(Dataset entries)
▶

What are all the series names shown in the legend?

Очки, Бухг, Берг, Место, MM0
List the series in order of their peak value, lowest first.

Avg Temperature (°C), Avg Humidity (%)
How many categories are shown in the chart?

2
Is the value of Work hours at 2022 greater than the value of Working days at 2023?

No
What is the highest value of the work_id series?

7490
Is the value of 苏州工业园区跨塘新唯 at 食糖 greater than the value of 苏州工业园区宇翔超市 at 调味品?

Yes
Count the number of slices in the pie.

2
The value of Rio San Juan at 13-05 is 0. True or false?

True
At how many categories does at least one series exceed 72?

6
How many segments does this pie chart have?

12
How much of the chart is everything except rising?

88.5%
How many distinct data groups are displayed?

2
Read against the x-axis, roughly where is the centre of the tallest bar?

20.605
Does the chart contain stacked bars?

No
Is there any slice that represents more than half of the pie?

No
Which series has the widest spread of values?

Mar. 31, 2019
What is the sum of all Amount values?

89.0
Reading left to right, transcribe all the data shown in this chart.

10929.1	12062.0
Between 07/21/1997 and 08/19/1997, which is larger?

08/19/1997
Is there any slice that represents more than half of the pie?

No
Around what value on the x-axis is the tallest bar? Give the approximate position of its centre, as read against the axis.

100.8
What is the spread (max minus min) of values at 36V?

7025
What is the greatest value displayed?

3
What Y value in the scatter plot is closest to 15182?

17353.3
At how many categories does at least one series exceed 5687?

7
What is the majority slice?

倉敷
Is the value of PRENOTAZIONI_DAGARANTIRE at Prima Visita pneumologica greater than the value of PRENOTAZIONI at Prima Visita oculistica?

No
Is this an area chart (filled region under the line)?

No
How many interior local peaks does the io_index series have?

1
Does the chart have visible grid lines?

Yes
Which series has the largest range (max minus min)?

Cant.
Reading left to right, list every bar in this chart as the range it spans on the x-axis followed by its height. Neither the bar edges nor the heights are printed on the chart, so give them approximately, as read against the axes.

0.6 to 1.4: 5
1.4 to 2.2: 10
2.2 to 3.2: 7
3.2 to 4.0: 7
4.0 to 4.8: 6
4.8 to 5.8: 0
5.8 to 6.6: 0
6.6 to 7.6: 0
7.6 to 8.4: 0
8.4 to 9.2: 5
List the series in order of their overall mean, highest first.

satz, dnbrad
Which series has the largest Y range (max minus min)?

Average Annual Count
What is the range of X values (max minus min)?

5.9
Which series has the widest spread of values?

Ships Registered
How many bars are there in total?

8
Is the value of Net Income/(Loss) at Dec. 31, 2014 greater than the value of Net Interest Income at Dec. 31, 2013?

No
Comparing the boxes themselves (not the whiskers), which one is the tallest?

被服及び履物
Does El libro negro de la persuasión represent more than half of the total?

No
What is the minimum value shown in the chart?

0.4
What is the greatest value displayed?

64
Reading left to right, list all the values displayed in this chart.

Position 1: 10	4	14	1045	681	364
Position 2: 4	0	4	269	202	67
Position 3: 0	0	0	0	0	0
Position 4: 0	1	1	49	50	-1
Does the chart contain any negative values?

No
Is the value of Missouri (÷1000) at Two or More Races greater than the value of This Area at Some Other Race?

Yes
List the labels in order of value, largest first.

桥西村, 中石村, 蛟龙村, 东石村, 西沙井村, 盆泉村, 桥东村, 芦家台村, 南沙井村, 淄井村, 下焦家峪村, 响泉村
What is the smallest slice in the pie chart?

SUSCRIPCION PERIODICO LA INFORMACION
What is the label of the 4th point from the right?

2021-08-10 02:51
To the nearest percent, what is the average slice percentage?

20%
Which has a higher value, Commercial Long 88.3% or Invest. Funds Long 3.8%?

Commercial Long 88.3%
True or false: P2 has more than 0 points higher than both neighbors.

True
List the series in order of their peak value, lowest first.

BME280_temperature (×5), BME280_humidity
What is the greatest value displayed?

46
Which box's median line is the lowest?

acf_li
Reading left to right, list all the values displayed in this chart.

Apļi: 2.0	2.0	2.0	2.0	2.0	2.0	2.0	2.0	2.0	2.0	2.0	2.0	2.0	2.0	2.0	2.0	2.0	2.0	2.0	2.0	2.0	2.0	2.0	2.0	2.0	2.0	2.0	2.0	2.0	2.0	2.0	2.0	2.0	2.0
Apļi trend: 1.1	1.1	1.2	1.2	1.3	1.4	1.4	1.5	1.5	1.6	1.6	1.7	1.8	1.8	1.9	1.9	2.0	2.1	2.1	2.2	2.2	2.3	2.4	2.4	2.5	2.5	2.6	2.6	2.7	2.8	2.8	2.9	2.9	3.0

◀

* **Directive**: Rewrite all of the material above, replacing every occurrence of "x-axis" with "horizontal axis" and leaving everything else unchanged.

* **Reply**:
What are all the series names shown in the legend?

Очки, Бухг, Берг, Место, MM0
List the series in order of their peak value, lowest first.

Avg Temperature (°C), Avg Humidity (%)
How many categories are shown in the chart?

2
Is the value of Work hours at 2022 greater than the value of Working days at 2023?

No
What is the highest value of the work_id series?

7490
Is the value of 苏州工业园区跨塘新唯 at 食糖 greater than the value of 苏州工业园区宇翔超市 at 调味品?

Yes
Count the number of slices in the pie.

2
The value of Rio San Juan at 13-05 is 0. True or false?

True
At how many categories does at least one series exceed 72?

6
How many segments does this pie chart have?

12
How much of the chart is everything except rising?

88.5%
How many distinct data groups are displayed?

2
Read against the horizontal axis, roughly where is the centre of the tallest bar?

20.605
Does the chart contain stacked bars?

No
Is there any slice that represents more than half of the pie?

No
Which series has the widest spread of values?

Mar. 31, 2019
What is the sum of all Amount values?

89.0
Reading left to right, transcribe all the data shown in this chart.

10929.1	12062.0
Between 07/21/1997 and 08/19/1997, which is larger?

08/19/1997
Is there any slice that represents more than half of the pie?

No
Around what value on the horizontal axis is the tallest bar? Give the approximate position of its centre, as read against the axis.

100.8
What is the spread (max minus min) of values at 36V?

7025
What is the greatest value displayed?

3
What Y value in the scatter plot is closest to 15182?

17353.3
At how many categories does at least one series exceed 5687?

7
What is the majority slice?

倉敷
Is the value of PRENOTAZIONI_DAGARANTIRE at Prima Visita pneumologica greater than the value of PRENOTAZIONI at Prima Visita oculistica?

No
Is this an area chart (filled region under the line)?

No
How many interior local peaks does the io_index series have?

1
Does the chart have visible grid lines?

Yes
Which series has the largest range (max minus min)?

Cant.
Reading left to right, list every bar in this chart as the range it spans on the horizontal axis followed by its height. Neither the bar edges nor the heights are printed on the chart, so give them approximately, as read against the axes.

0.6 to 1.4: 5
1.4 to 2.2: 10
2.2 to 3.2: 7
3.2 to 4.0: 7
4.0 to 4.8: 6
4.8 to 5.8: 0
5.8 to 6.6: 0
6.6 to 7.6: 0
7.6 to 8.4: 0
8.4 to 9.2: 5
List the series in order of their overall mean, highest first.

satz, dnbrad
Which series has the largest Y range (max minus min)?

Average Annual Count
What is the range of X values (max minus min)?

5.9
Which series has the widest spread of values?

Ships Registered
How many bars are there in total?

8
Is the value of Net Income/(Loss) at Dec. 31, 2014 greater than the value of Net Interest Income at Dec. 31, 2013?

No
Comparing the boxes themselves (not the whiskers), which one is the tallest?

被服及び履物
Does El libro negro de la persuasión represent more than half of the total?

No
What is the minimum value shown in the chart?

0.4
What is the greatest value displayed?

64
Reading left to right, list all the values displayed in this chart.

Position 1: 10	4	14	1045	681	364
Position 2: 4	0	4	269	202	67
Position 3: 0	0	0	0	0	0
Position 4: 0	1	1	49	50	-1
Does the chart contain any negative values?

No
Is the value of Missouri (÷1000) at Two or More Races greater than the value of This Area at Some Other Race?

Yes
List the labels in order of value, largest first.

桥西村, 中石村, 蛟龙村, 东石村, 西沙井村, 盆泉村, 桥东村, 芦家台村, 南沙井村, 淄井村, 下焦家峪村, 响泉村
What is the smallest slice in the pie chart?

SUSCRIPCION PERIODICO LA INFORMACION
What is the label of the 4th point from the right?

2021-08-10 02:51
To the nearest percent, what is the average slice percentage?

20%
Which has a higher value, Commercial Long 88.3% or Invest. Funds Long 3.8%?

Commercial Long 88.3%
True or false: P2 has more than 0 points higher than both neighbors.

True
List the series in order of their peak value, lowest first.

BME280_temperature (×5), BME280_humidity
What is the greatest value displayed?

46
Which box's median line is the lowest?

acf_li
Reading left to right, list all the values displayed in this chart.

Apļi: 2.0	2.0	2.0	2.0	2.0	2.0	2.0	2.0	2.0	2.0	2.0	2.0	2.0	2.0	2.0	2.0	2.0	2.0	2.0	2.0	2.0	2.0	2.0	2.0	2.0	2.0	2.0	2.0	2.0	2.0	2.0	2.0	2.0	2.0
Apļi trend: 1.1	1.1	1.2	1.2	1.3	1.4	1.4	1.5	1.5	1.6	1.6	1.7	1.8	1.8	1.9	1.9	2.0	2.1	2.1	2.2	2.2	2.3	2.4	2.4	2.5	2.5	2.6	2.6	2.7	2.8	2.8	2.9	2.9	3.0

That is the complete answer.